Kaum rasionalis mempergunakan metode deduktif dalam menyusun pengetahuannya. Premis yang dipakai dalam penalarannya didapatkan dari ide yang menurut anggapannya jelas dan dapat diterima. Ide ini menurut mereka bukanlah ciptaan pikiran manusia. Prinsip itu sendiri sudah ada jauh sebelum manusia berusaha memikirkannya. Paham dikenal dengan idealisme.

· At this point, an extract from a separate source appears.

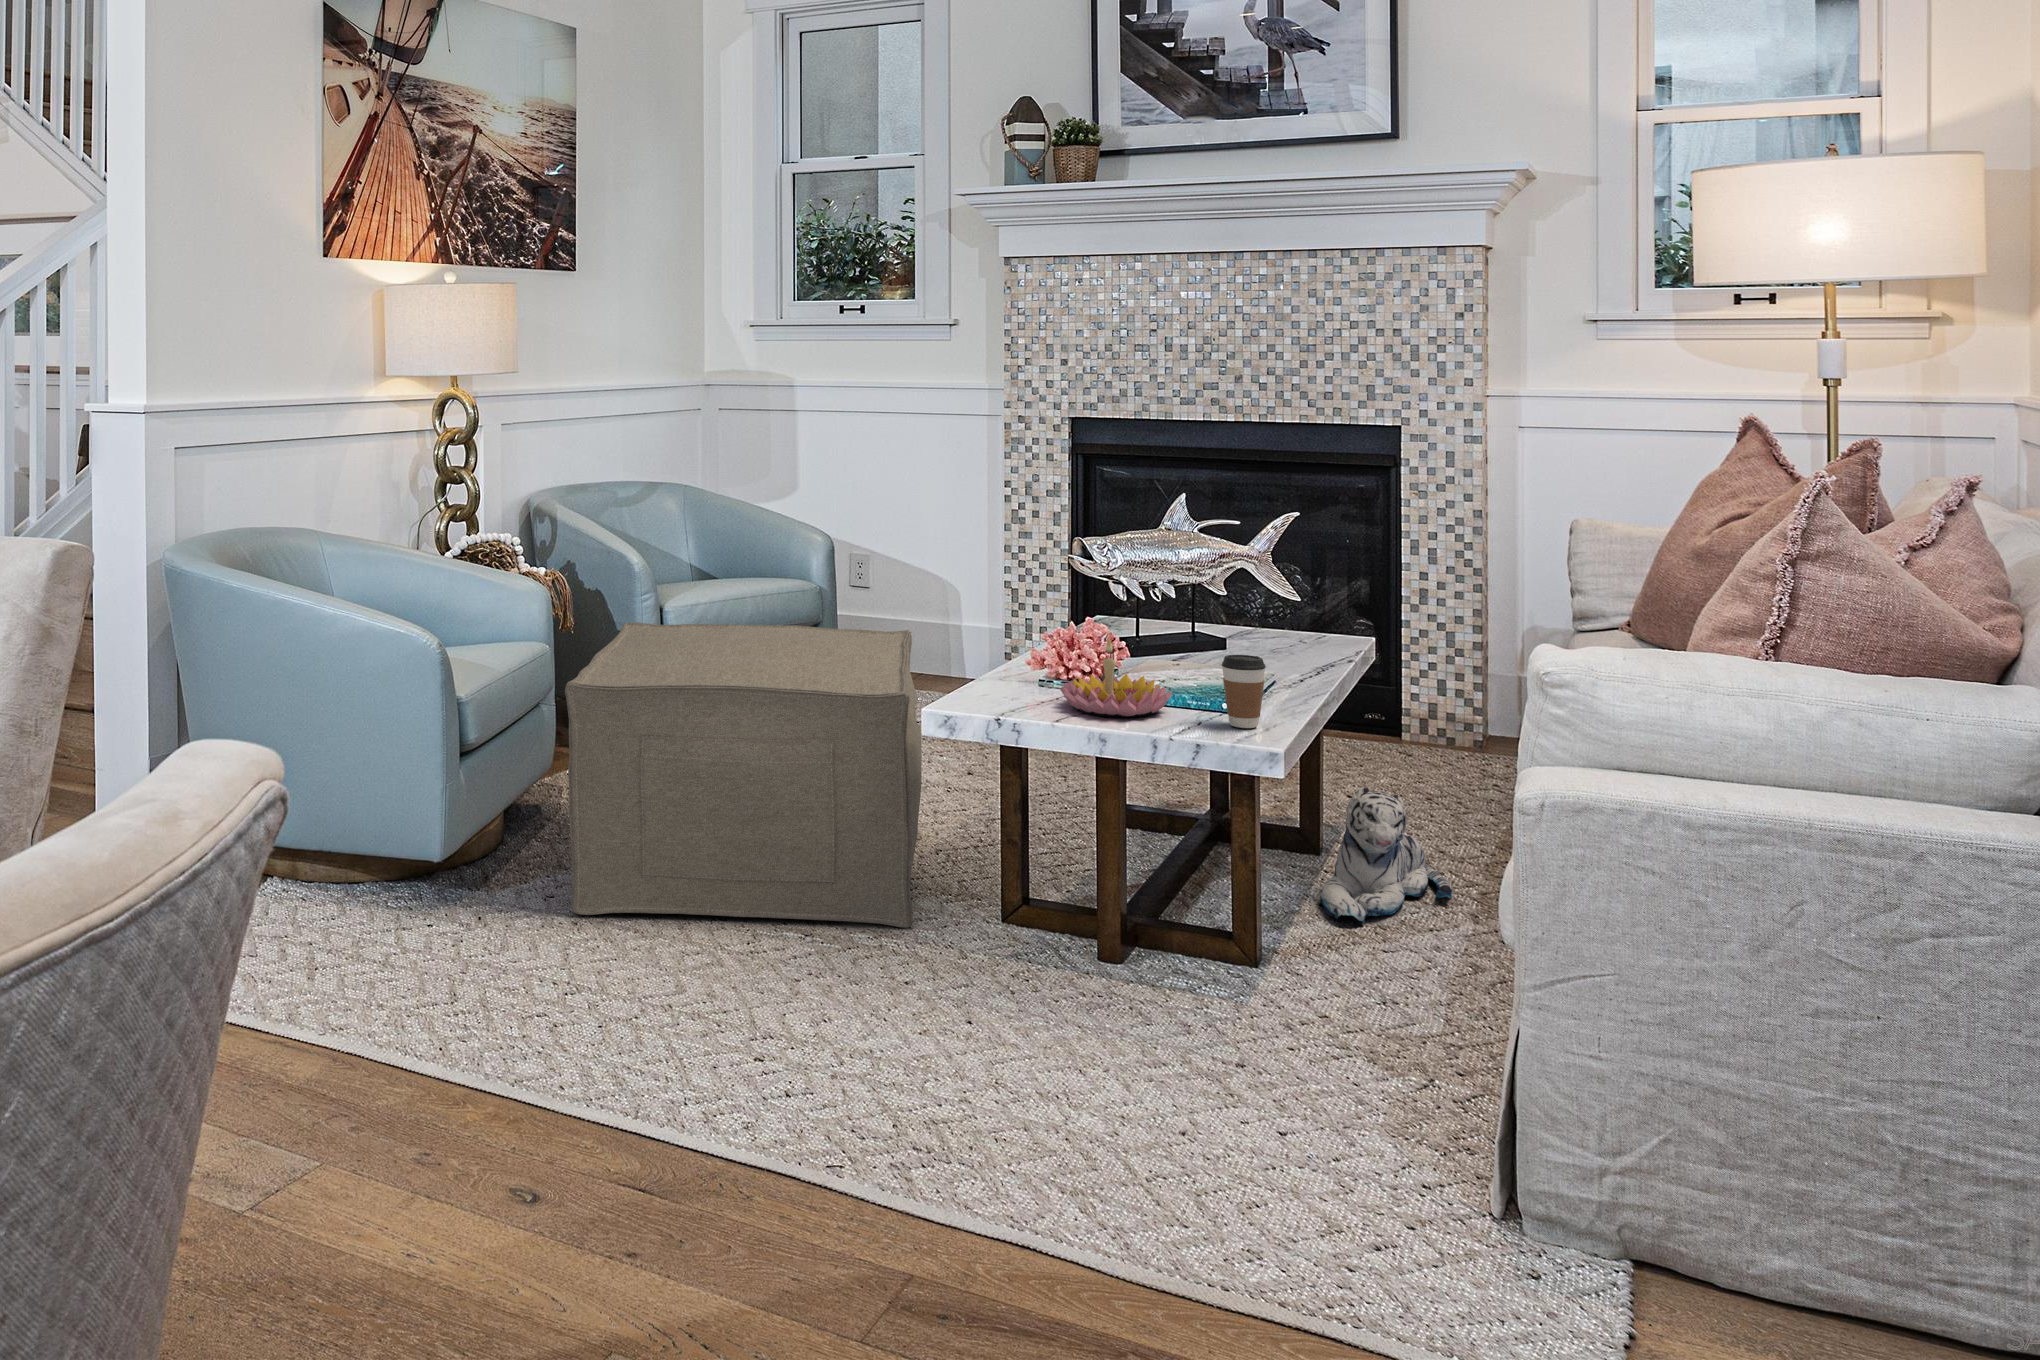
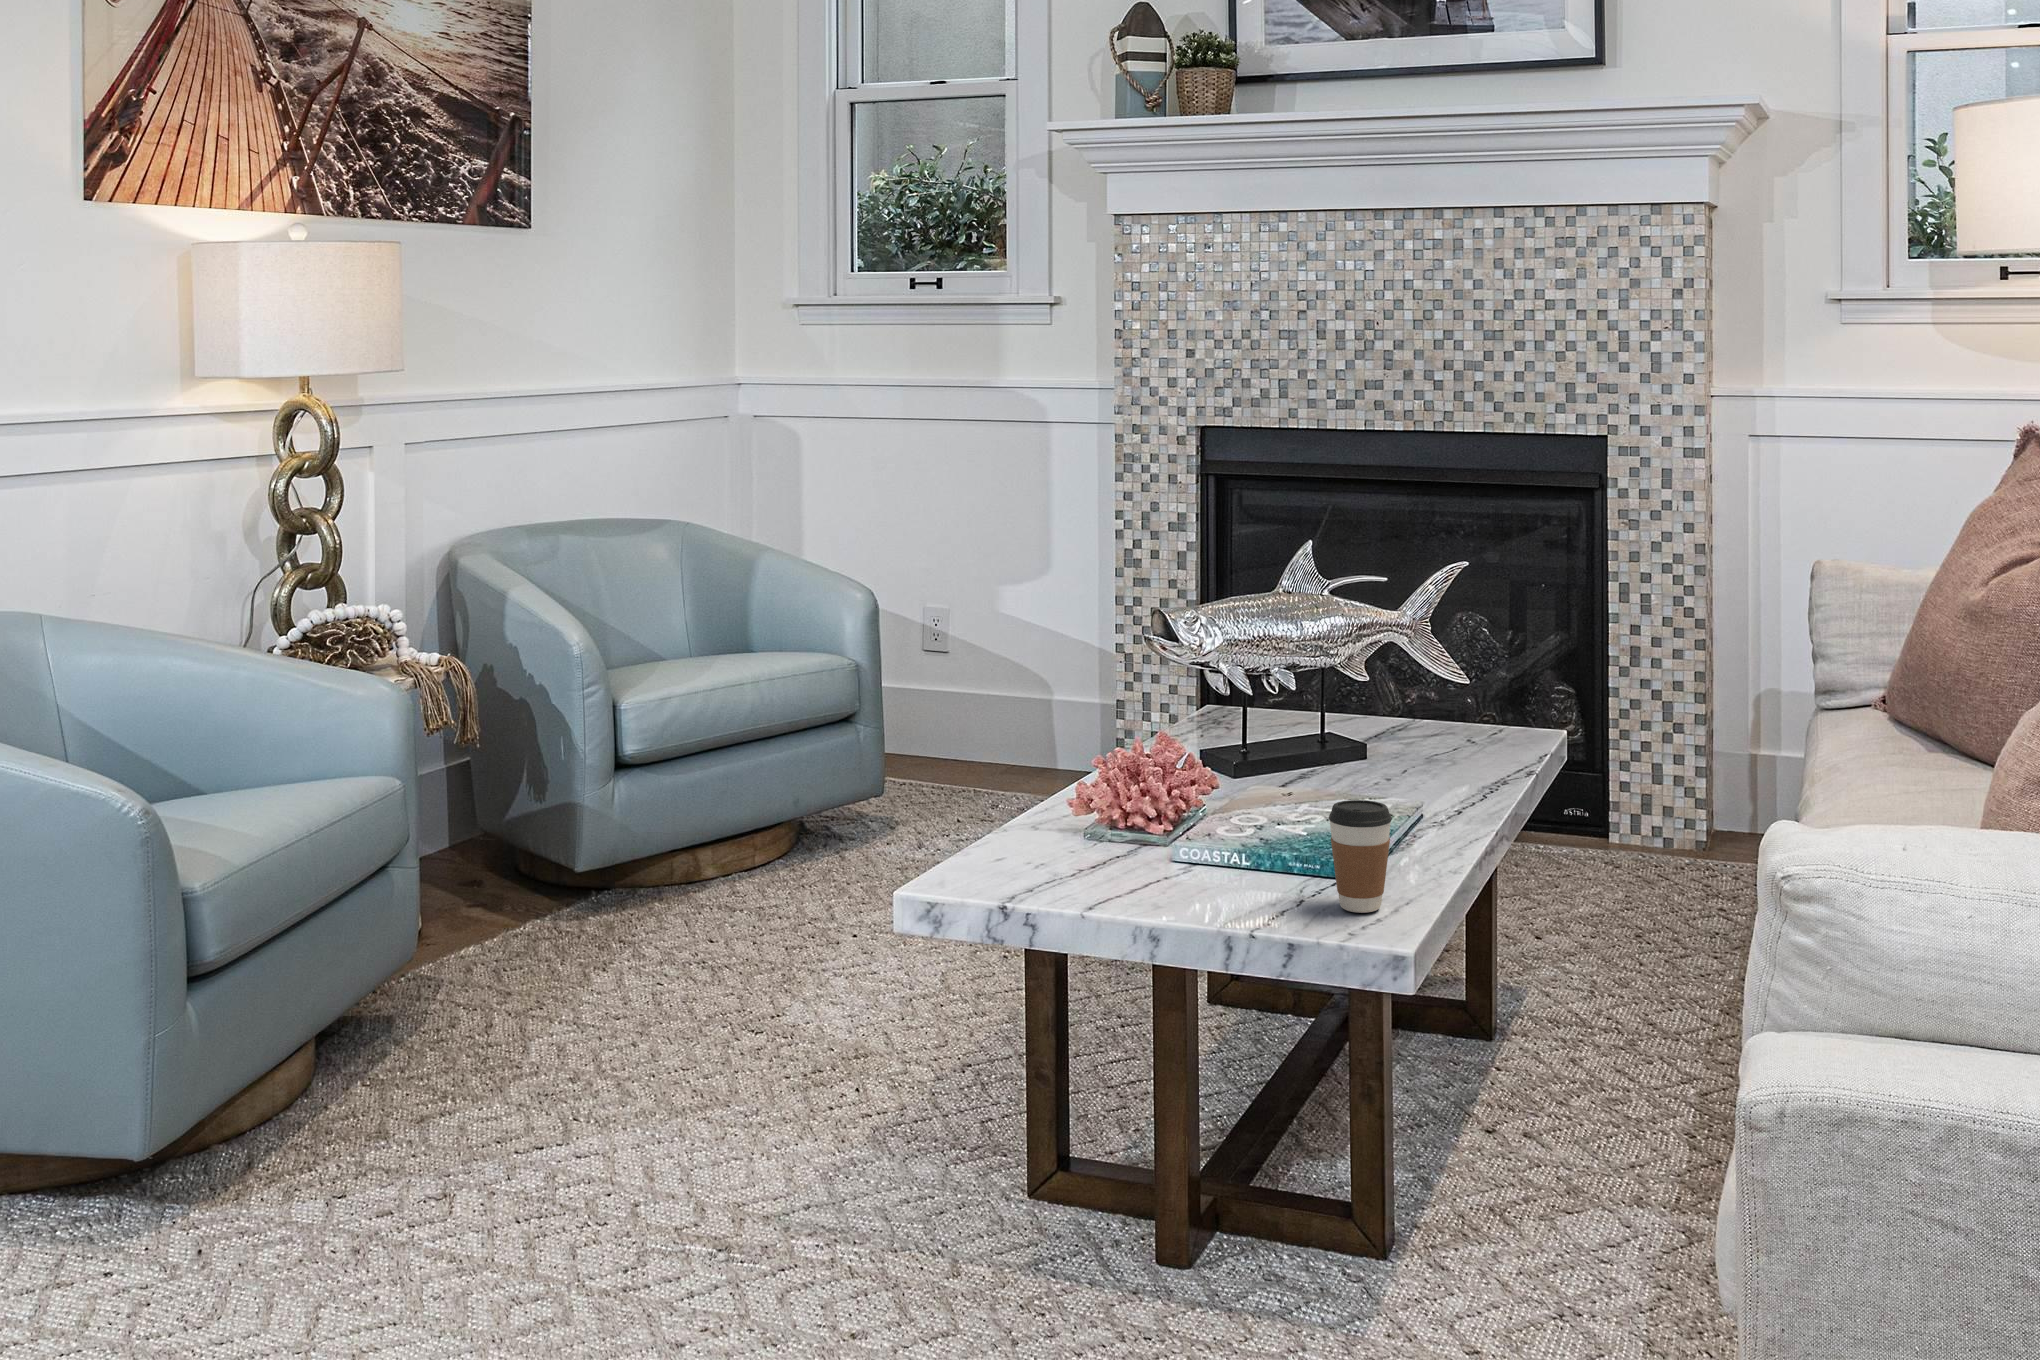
ottoman: present [565,623,922,928] -> none [347,740,942,1223]
candle holder: present [1060,637,1172,717] -> none [1098,773,1262,899]
plush toy: present [1321,787,1452,922] -> none [1484,956,1660,1157]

Masalah utama yang timbul dari cara berpikir ini adalah mengenai kriteria untuk mengetahui akan kebenaran dari suatu ide yang menurut seseorang adalah jelas dan dapat dipercaya. Jadi masalah utama yang dihadapi oleh kaum rasionalis adalah evaluasi dari kebenaran premis-premis yang dipakainya dalam penalaran deduktif. Karena premis-premis ini semuanya bersumber pada penalaran rasional yang bersifat abstrak dan terbebas dari pengalaman maka evaluasi semacam ini tak dapat dilakukan. Oleh sebeb itu, maka lewat penalaran rasional yang akan didapatkan bermacam-macam pengetahuan mengenai satu objek tertentu tanpa adanya konsensus yang dapat diterima oleh semua pihak. Dalam hal ini maka pemikiran rasional cenderung untuk bersifat solipsisitik (hanya benar dalam kerangka pemikiran tertentu yang berada dalam benak orang yang berpikir tersebut) dan subjektif.
Berlainan dengan kaum rasionalis maka kaum empiris berpendapat bahwa pengetahuan manusia itu bukan didapatkan lewat penalaran rasional yang abstrak namun lewat pengalaman yang kongkret. Gejala-gejala alamiah menurut anggapan kaum empiris adalah bersifat kongkret dan dapat dinyatakan lewat tangkapan pancaindera manusia. Gejala itu kalau kita telaah lebih lanjut mempunyai beberapa karakteristik tertentu umpamanya saja terdapat pola yang teratur mengenai suatu kejadian tertentu.
Masalah utama yang timbul dalam penyusunan pengetahuan secara empiris ini ialah bahwa pengetahuan yang dikumpulkan itu cenderung untuk menjadi suatu kumpulan fakta-fakta. Kumpulan tersebut belum tentu bersifat konsisten dan mungkin saja terdapat hal-hal yang bersifat kontradiktif[10].


[1]M. Zainuddin, Filsafat Ilmu, Perspektif Pandangan Islam (Malang : Banyumedia Publishing, 2003), hal. 23.
[2] Surajiyo , Ilmu Filsafat Suatu Pengantar (Jakarta : Bumi Aksara, 2005), hal. 64.
[3]Peter Soedojo, Pengantar Sejarah dan Filsafat Ilmu Pengetahuan Alam (Yogyakarta : Gadjah Mada University Press, 2004), hal. 33.
[4]Surajiyo, op.cit., hal. 62.
[5] Burhanuddin Salam, Sejarah Filsafat Ilmu dan Teknologi (Jakarta : Rineka Cipta, 2000), hal. 15.
[6] Burhanuddin Salam, Ibid., hal. 3.
[7] Peter Soedojo, op.cit., hal. 70-72.
[8] Achmad Charris Zubair, Dimensi Etik dan Asketik Ilmu Pengetahuan Manusia Kajian Filsafat Ilmu, (Yogyakarta: Lembaga Studi Filsafat Islam, 2002), hal. 83.
[9] Suparlan Suhartono, Dasar-Dasar Filsafat (Jogjakarta: Ar-Ruzz Media, 2007), hal. 59-64. Dengan sedikit perubahan.
[10] Jujun S. Suriasumantri, Filsafat Ilmu Sebuah Pengantar Populer (Jakarta: Sinar Harapan, 2001), hal. 51-54.